Où j'ai découvert Noomi Rapace,
suspense suédois anxiogène suspendu aux erratiques errances d'une mère déboussolée en détresse,
Babycall reste longtemps une très agréable découverte, une perle inattendue venue du froid, avant de s'écrouler soudainement de ses propres fragilités au dernier acte d'une conclusion – au mieux manquée – qui vient contredire une partie des pistes soi-disant objectives du film. Vidant en un instant tout le relief longuement inspiré aux détours fantastiques et troublants de la narration.

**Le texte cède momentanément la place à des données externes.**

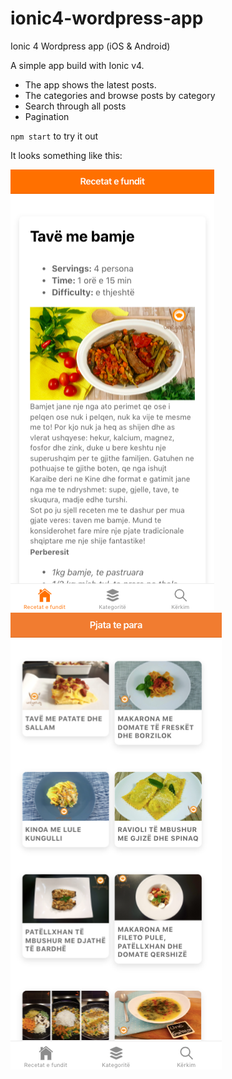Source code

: # ionic4-wordpress-app
Ionic 4 Wordpress app (iOS &amp; Android)

A simple app build with Ionic v4. 

- The app shows the latest posts. 
- The categories and browse posts by category
- Search through all posts
- Pagination

`npm start` to try it out

It looks something like this: 

![Screenshot](Screenshot.png)
![Screenshot2](Screenshot2.png)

Entre éléments fantastiques et caractère paranoïaque contenu dans une réalité tangible, le récit tient longtemps le spectateur en alerte autour des angoisses d'Anna, le maintient comme elle prisonnière d'un étroit huis-clos duquel elle ne sait s'extirper.

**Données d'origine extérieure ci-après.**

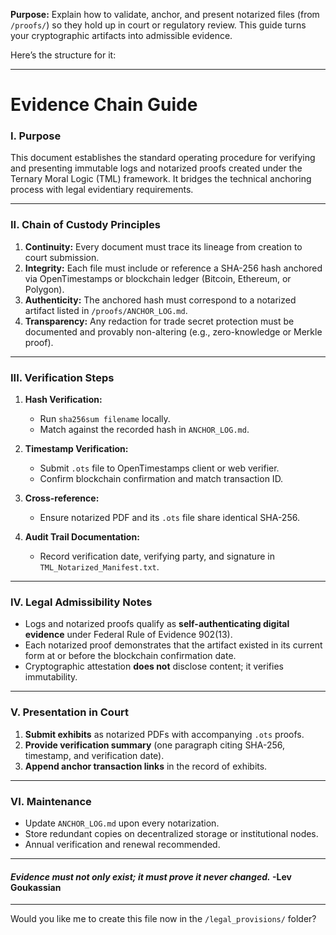 **Purpose:**
Explain how to validate, anchor, and present notarized files (from `/proofs/`) so they hold up in court or regulatory review. This guide turns your cryptographic artifacts into admissible evidence.

Here’s the structure for it:

---

# **Evidence Chain Guide**

### I. Purpose

This document establishes the standard operating procedure for verifying and presenting immutable logs and notarized proofs created under the Ternary Moral Logic (TML) framework. It bridges the technical anchoring process with legal evidentiary requirements.

---

### II. Chain of Custody Principles

1. **Continuity:** Every document must trace its lineage from creation to court submission.
2. **Integrity:** Each file must include or reference a SHA-256 hash anchored via OpenTimestamps or blockchain ledger (Bitcoin, Ethereum, or Polygon).
3. **Authenticity:** The anchored hash must correspond to a notarized artifact listed in `/proofs/ANCHOR_LOG.md`.
4. **Transparency:** Any redaction for trade secret protection must be documented and provably non-altering (e.g., zero-knowledge or Merkle proof).

---

### III. Verification Steps

1. **Hash Verification:**

   * Run `sha256sum filename` locally.
   * Match against the recorded hash in `ANCHOR_LOG.md`.
2. **Timestamp Verification:**

   * Submit `.ots` file to OpenTimestamps client or web verifier.
   * Confirm blockchain confirmation and match transaction ID.
3. **Cross-reference:**

   * Ensure notarized PDF and its `.ots` file share identical SHA-256.
4. **Audit Trail Documentation:**

   * Record verification date, verifying party, and signature in `TML_Notarized_Manifest.txt`.

---

### IV. Legal Admissibility Notes

* Logs and notarized proofs qualify as **self-authenticating digital evidence** under Federal Rule of Evidence 902(13).
* Each notarized proof demonstrates that the artifact existed in its current form at or before the blockchain confirmation date.
* Cryptographic attestation **does not** disclose content; it verifies immutability.

---

### V. Presentation in Court

1. **Submit exhibits** as notarized PDFs with accompanying `.ots` proofs.
2. **Provide verification summary** (one paragraph citing SHA-256, timestamp, and verification date).
3. **Append anchor transaction links** in the record of exhibits.

---

### VI. Maintenance

* Update `ANCHOR_LOG.md` upon every notarization.
* Store redundant copies on decentralized storage or institutional nodes.
* Annual verification and renewal recommended.

---

#### *Evidence must not only exist; it must prove it never changed.* **-Lev Goukassian**

---

Would you like me to create this file now in the `/legal_provisions/` folder?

La mise en scène saisit avec un tact froid la solitude à l'œuvre dans la détresse qui ronge chaque instant de l'existence de cette jeune femme,
la compassion fonctionne dans l'élan lent du suspense qui se développe par touches précises, appuyées, et le spectateur se laisse allègrement emporter le palpitant. L'ensemble du film semble longtemps d'une maestria sans faille qui vient nous promener d'alléchantes promesses. Malheureusement, quand le final nous révèle combien tout ce que nous venons de voir n'existe que dans la tête de notre héroïne, et là où Fight Club, The Sixth Sense ou encore Usual Suspects se regardent avec fascination de nombreuses fois tant la préparation du final est minutieuse, Babycall se prend sans gêne les pieds dedans et s'effondre,
fragile château de cartes volatiles, sous l'accumulation de manipulations trop grosses
pour maintenir à l'ensemble ne serait-ce qu'un semblant de cohérence. Que tout soit dans son esprit soit, mais que l'assistant social qui vient régulièrement s'occuper d'elle et de son fils finisse concierge poignardé dans le couloir du hlm ne passe pas vraiment, et ce n'est là qu'un des arbres à l'orée de la forêt des erreurs qui mènent à la déception.

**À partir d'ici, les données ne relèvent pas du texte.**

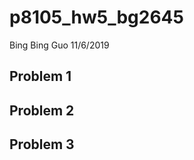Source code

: p8105\_hw5\_bg2645
================
Bing Bing Guo
11/6/2019

## Problem 1

## Problem 2

## Problem 3
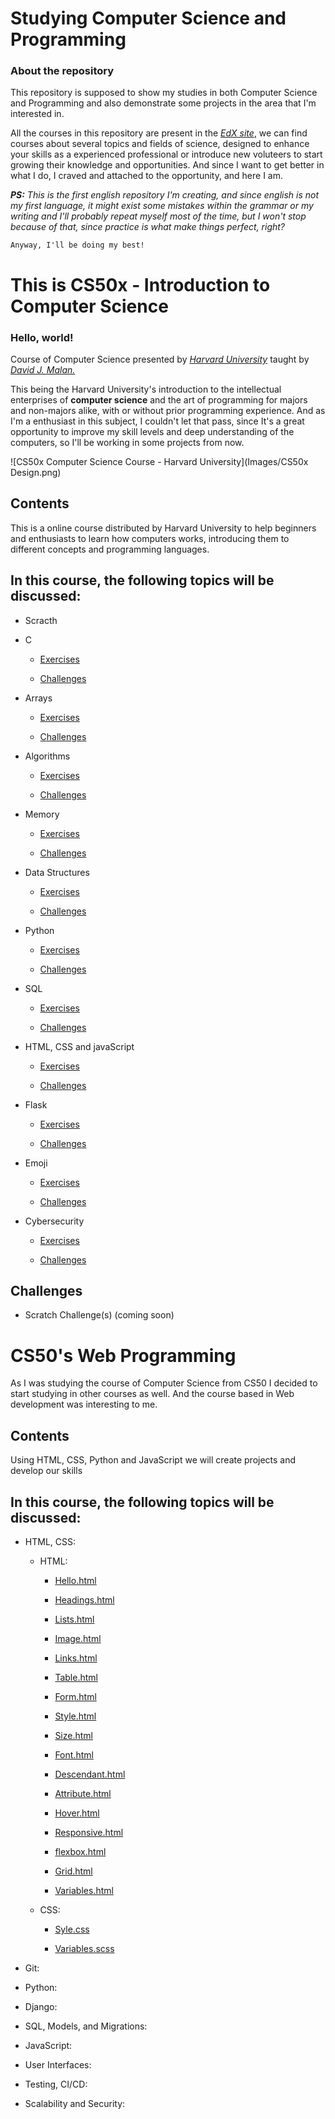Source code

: # Studying Computer Science and Programming

### About the repository

This repository is supposed to show my studies in both Computer Science and Programming and also demonstrate some projects in the area that I'm interested in.

All the courses in this repository are present in the [*EdX site*](https://www.edx.org/), we can find courses about several topics and fields of science, designed to enhance your skills as a experienced professional or introduce new voluteers to start growing their knowledge and opportunities. And since I want to get better in what I do, I craved and attached to the opportunity, and here I am.

***PS:** This is the first english repository I'm creating, and since english is not my first language, it might exist some mistakes within the grammar or my writing and I'll probably repeat myself most of the time, but I won't stop because of that, since practice is what make things perfect, right?*

`Anyway, I'll be doing my best!`

# This is CS50x - Introduction to Computer Science

### Hello, world!

Course of Computer Science presented by [*Harvard University*](https://www.edx.org/school/harvardx) taught by [*David J. Malan.*](https://cs.harvard.edu/malan/) 

This being the Harvard University's introduction to the intellectual enterprises of **computer science** and the art of programming for majors and non-majors alike, with or without prior programming experience. And as I'm a enthusiast in this subject, I couldn't let that pass, since It's a great opportunity to improve my skill levels and deep understanding of the computers, so I'll be working in some projects from now.

![CS50x Computer Science Course - Harvard University](Images/CS50x Design.png)

## Contents

This is a online course distributed by Harvard University to help beginners and enthusiasts to learn how computers works, introducing them to different concepts and programming languages.

## In this course, the following topics will be discussed:

- Scracth

- C

   * [Exercises](CS50x%20-%20Introduction%20to%20Computer%20Science/Week%200%20-%20Scratch/)
   
   * [Challenges](CS50x%20-%20Introduction%20to%20Computer%20Science/Week%200%20-%20Scratch/)

- Arrays

   * [Exercises](CS50x%20-%20Introduction%20to%20Computer%20Science/Week%201%20-%20C/)
   
   * [Challenges](CS50x%20-%20Introduction%20to%20Computer%20Science/Week%201%20-%20C/)

- Algorithms

   * [Exercises](CS50x%20-%20Introduction%20to%20Computer%20Science/)
   
   * [Challenges](CS50x%20-%20Introduction%20to%20Computer%20Science/)

- Memory

   * [Exercises](CS50x%20-%20Introduction%20to%20Computer%20Science/)
   
   * [Challenges](CS50x%20-%20Introduction%20to%20Computer%20Science/)

- Data Structures

   * [Exercises](CS50x%20-%20Introduction%20to%20Computer%20Science/)
   
   * [Challenges](CS50x%20-%20Introduction%20to%20Computer%20Science/)

- Python

   * [Exercises](CS50x%20-%20Introduction%20to%20Computer%20Science/)
   
   * [Challenges](CS50x%20-%20Introduction%20to%20Computer%20Science/)

- SQL

   * [Exercises](CS50x%20-%20Introduction%20to%20Computer%20Science/)
   
   * [Challenges](CS50x%20-%20Introduction%20to%20Computer%20Science/)

- HTML, CSS and javaScript

   * [Exercises](CS50x%20-%20Introduction%20to%20Computer%20Science/)
   
   * [Challenges](CS50x%20-%20Introduction%20to%20Computer%20Science/)

- Flask

   * [Exercises](CS50x%20-%20Introduction%20to%20Computer%20Science/)
   
   * [Challenges](CS50x%20-%20Introduction%20to%20Computer%20Science/)

- Emoji

   * [Exercises](CS50x%20-%20Introduction%20to%20Computer%20Science/)
   
   * [Challenges](CS50x%20-%20Introduction%20to%20Computer%20Science/)

- Cybersecurity

   * [Exercises](CS50x%20-%20Introduction%20to%20Computer%20Science/)
   
   * [Challenges](CS50x%20-%20Introduction%20to%20Computer%20Science/)

## Challenges

- Scratch Challenge(s) (coming soon)

# CS50's Web Programming

As I was studying the course of Computer Science from CS50 I decided to start studying in other courses as well. And the course based in Web development was interesting to me.

## Contents

Using HTML, CSS, Python and JavaScript we will create projects and develop our skills

## In this course, the following topics will be discussed:

- HTML, CSS:

   * HTML:

      * [Hello.html](CS50's%20Web%20Programming/Lecture%201/HTML/hello.html)

      * [Headings.html](CS50's%20Web%20Programming/Lecture%201/HTML/heading.html)

      * [Lists.html](CS50's%20Web%20Programming/Lecture%201/HTML/lists.html)

      * [Image.html](CS50's%20Web%20Programming/Lecture%201/HTML/image.html)

      * [Links.html](CS50's%20Web%20Programming/Lecture%201/HTML/links.html)

      * [Table.html](CS50's%20Web%20Programming/Lecture%201/HTML/table.html)

      * [Form.html](CS50's%20Web%20Programming/Lecture%201/HTML/form.html)

      * [Style.html](CS50's%20Web%20Programming/Lecture%201/HTML/style.html)

      * [Size.html](CS50's%20Web%20Programming/Lecture%201/HTML/size.html)

      * [Font.html](CS50's%20Web%20Programming/Lecture%201/HTML/font.html)

      * [Descendant.html](CS50's%20Web%20Programming/Lecture%201/HTML/descendant.html)

      * [Attribute.html](CS50's%20Web%20Programming/Lecture%201/HTML/attribute.html)

      * [Hover.html](CS50's%20Web%20Programming/Lecture%201/HTML/hover.html)

      * [Responsive.html](CS50's%20Web%20Programming/Lecture%201/HTML/responsive.html)

      * [flexbox.html](CS50's%20Web%20Programming/Lecture%201/HTML/flexbox.html)

      * [Grid.html](CS50's%20Web%20Programming/Lecture%201/HTML/grid.html)

      * [Variables.html](CS50's%20Web%20Programming/Lecture%201/HTML/variables.html)

   * CSS:

      * [Syle.css](CS50's%20Web%20Programming/Lecture%201/CSS/style.css)

      * [Variables.scss](CS50's%20Web%20Programming/Lecture%201/CSS/variables.scss)

- Git:

- Python:

- Django:

- SQL, Models, and Migrations:

- JavaScript:

- User Interfaces:

- Testing, CI/CD:

- Scalability and Security:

On s'y contente alors de savourer la prestation toute en morosité désespérée de Noomi Rapace, frêle mère debout face à sa propre adversité, debout tant qu'elle peut. L'actrice désincarne à merveille cette femme ravagée l'angoisse et la paranoïa, l'étouffant de cette
fragile légèreté tangible de l'effacement à l'existence,
et compose un rôle mémorable dans cet opus de peu. Sauve d'une élégante performance la déception narrative à travers un personnage complexe, vibrant de résonances familières, et hanté de ce qui nous habite.
J'avais un souvenir fort de Babycall, vu en salle quelques semaines après sa sortie, le souvenir d'un film claustrophobe appuyé, d'un drame savamment développé, d'un objet oppressant. Aujourd'hui je réalise combien la prestation de Noomi Rapace y est assurément pour quelque chose : encore une fois c'est elle qui m'entraîne dans les douloureux méandres de ce personnage à la dérive. Un temps. Malheureusement le scénario lui ne passe pas l'épreuve d'une seconde vision, où se révèlent les ficelles de la manipulation fantastico-chimérique qui tombe à plat,
soufflé froid de sursauts insignifiants sous le souffle frais de l'actrice.